We propose \textbf{Hurwitz Quaternion Multiplicative Quantization (HQMQ)}, a \textbf{calibration-free} method for KV cache compression of large language models. HQMQ treats each 4-element chunk of K or V as a quaternion and quantizes its unit direction to the \emph{product} $q_p \cdot q_s$, where $q_p$ ranges over the 24-element Hurwitz group $2T$ (the 24 vertices of the 24-cell on $S^3$, pairwise angle $60^\circ$) and $q_s$ ranges over a per-(layer, head) secondary codebook of $S$ \emph{random} unit quaternions. The multiplicative composition yields $24S$ effective codewords at $S$ stored parameters; random initialization suffices because left-multiplication is an $S^3$ isometry, so seeded codebooks vary in end-task ppl by $<1.5\%$. A per-batch median-multiplier outlier extraction step ($C{=}3$, no calibration) handles modern outlier-heavy architectures. We evaluate on five modern open models: Mistral-7B (dense MHA), Llama-3-8B and Qwen2.5-7B and Qwen3-8B (dense GQA), and gpt-oss-20b (sparse MoE). On Mistral-7B and Qwen3-8B, HQMQ matches fp16 within $0.02$--$0.03$ ppl points at $\sim$5 bits. On Qwen2.5-7B and Qwen3-8B, where naive int4 collapses to $10^4{+}$ ppl, HQMQ + Med3$\times$ recovers fp16 quality within $0.02$--$0.10$ ppl points at $\sim$5 bits. HQMQ Pareto-dominates naive int by $3$--$1900\times$ at matched bits across all five models, and downstream zero-shot accuracy matches fp16 at $3.79$ bits on Mistral. Against the strongest calibrated KV-quantization baseline, HQMQ at $3.79$ bits matches KIVI-4 ($\sim 4.5$ bits) within ${\sim}1$ pt on CoQA, $0.6$ pts on TruthfulQA, and $2.3$ pts on GSM8K, at $16\%$ fewer bits and without a calibration pass. At the storage level, HQMQ delivers up to $5.05\times$ KV compression, shrinking a Llama-3-70B 128k-context cache from 43 GB to 8.5 GB.

Editorial analysis

A structured set of objections, weighed in public.

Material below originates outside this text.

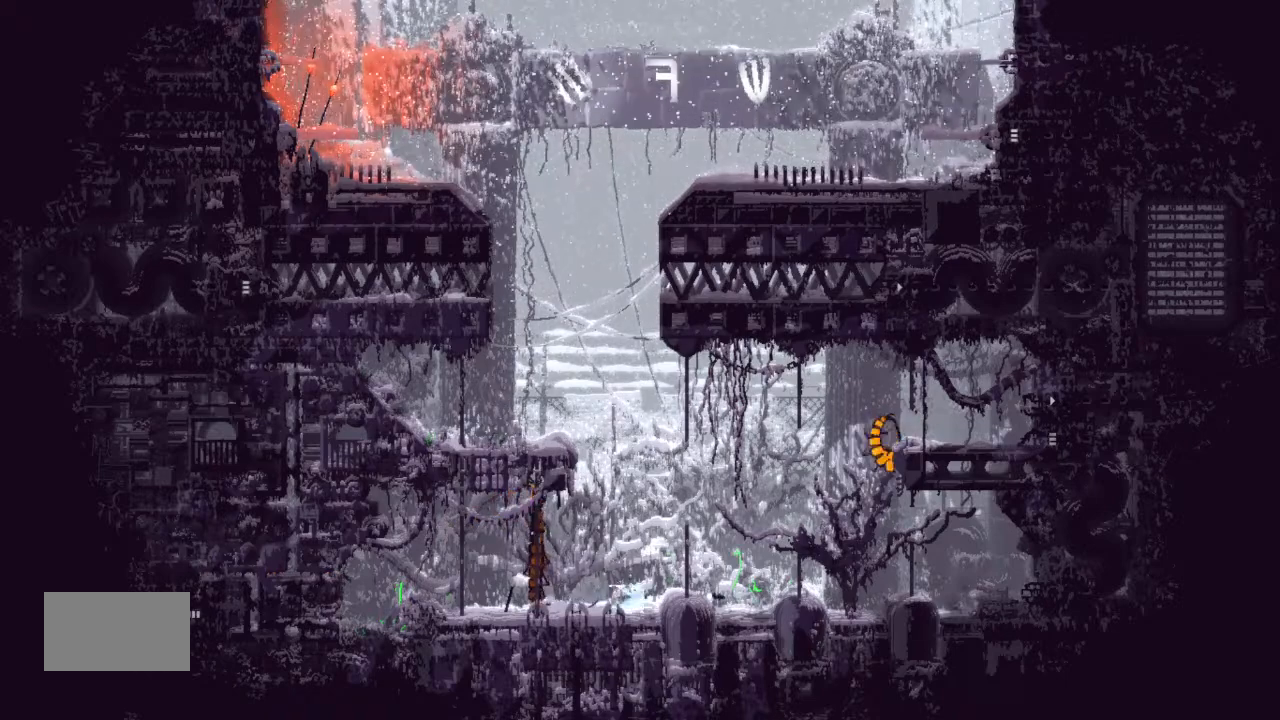
{"keys": ["up"], "events": [[33, "j", "down"], [133, "up", "down"], [167, "j", "up"], [333, "right", "up"]]}
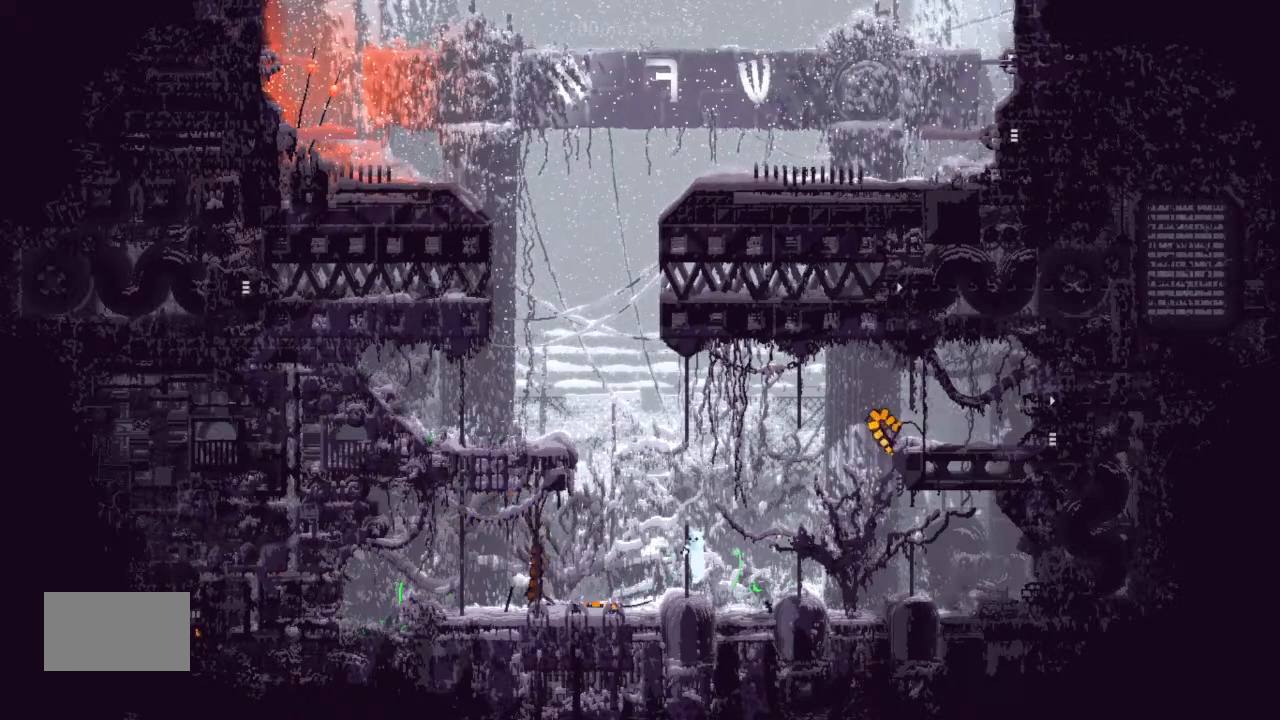
{"keys": ["left"], "events": [[300, "left", "down"], [333, "j", "down"], [333, "up", "up"], [400, "j", "up"]]}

Desk editor's note, referee report, simulated authors' rebuttal, and a circularity audit. Tearing a paper down is the easy half of reading it; the pith above is the substance, this is the friction.

Referee Report

3 major / 2 minor

Summary. The paper proposes Hurwitz Quaternion Multiplicative Quantization (HQMQ), a calibration-free KV cache compression technique that represents 4-element K/V chunks as quaternions and quantizes their unit directions via the product of the fixed 24-element Hurwitz group (2T) and per-(layer, head) random unit quaternions, augmented by a per-batch median-multiplier outlier handler (C=3). It reports that this yields ~5-bit representations matching fp16 perplexity within 0.02-0.03 points on Mistral-7B and Qwen3-8B, recovers fp16 quality within 0.02-0.10 points on Qwen2.5-7B/Qwen3-8B where int4 fails, Pareto-dominates naive int quantization by 3-1900x at matched bits, and matches the calibrated KIVI-4 baseline on downstream tasks at 16% fewer bits without calibration; downstream zero-shot accuracy also matches fp16 at 3.79 bits on Mistral, with up to 5.05x cache compression.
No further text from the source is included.